As predicted in this blog and by most employment law pundits, President Obama is expected today to sign bill favoring employees as his first piece of major legislation. The Lilly Ledbetter Fair Pay Act overturns a U.S. Supreme Court decision from 2007, which restricted the statute of limitations on Equal Pay Act claims.
Lilly Ledbetter worked for Goodyear Tire & Rubber Co for 19 years before she found out that she was the lowest paid supervisor there, even though she had more experience than some of her male counterparts. She sued for pay discrimination based on gender, and the jury agreed with her. But the case was appealed all the way to the Supreme Court, which decided that the 180-day statute of limitations for complaining about discrimination had run out when 19 years before, when the pay inequity first occurred, regardless of when she found out.
The new law, which will go into effect tomorrow, clarifies that each new paycheck is a discriminatory act that starts the 180-day clock running again if an employee is being paid less because of her gender, race, age, disability, or national origin.
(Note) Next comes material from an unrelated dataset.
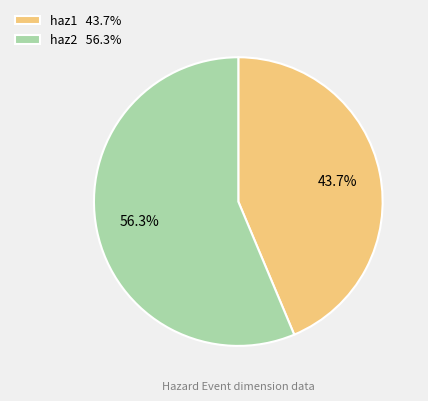

Count the number of slices in the pie.

2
An employee can now claim discrimination on the basis of pay when he discovers the inequity and seek two years of back pay for the amount he should have been paid.
What can you do as an employer to prevent an Equal Pay Act suit? Senator Barbara Mikulski, who sponsored the bill, had a point: “If you don’t want to be sued, don’t discriminate,” she said.
The Equal Pay Act has been around since 1963, enacted even before Title VII of the Civil Rights Act of 1964 outlawed other types of discrimination. It has helped women go from earning $.62 for every dollar a man earned for the same job to earning $.80 for his dollar. But there is still obviously some subtle discrimination or women and men would both earn the same amount for performing the same job. Since the law has been around since most of us who are business owners and managers were in elementary school or even diapers, maybe it is time that we learned to comply with it.
How do you do that? Look at what every employee performing the same job is earning. For example, if you have five engineers working for you, pull out your payroll and figure out if you really could justify their salary discrepancies and the demographics. If Engineer Bill has 30 years experience and Engineer Tiffany has 10, that is a pretty convincing justification for Tiffany making less than Bill. But if they both have about 10 years of experience and he is still paid more, you may have some explaining to do. He may actually perform much better than Tiffany, but you better have lots of paper to back that theory up.
I know this evaluation will take some time ( probably a day) and will be a PITA (as my teenage son says). But as I always say, you can either spend a day now to prevent a suit, or spend weeks or months in investigations, discovery, depositions, mediations and trial with a disgruntled employee, her lawyer and me later.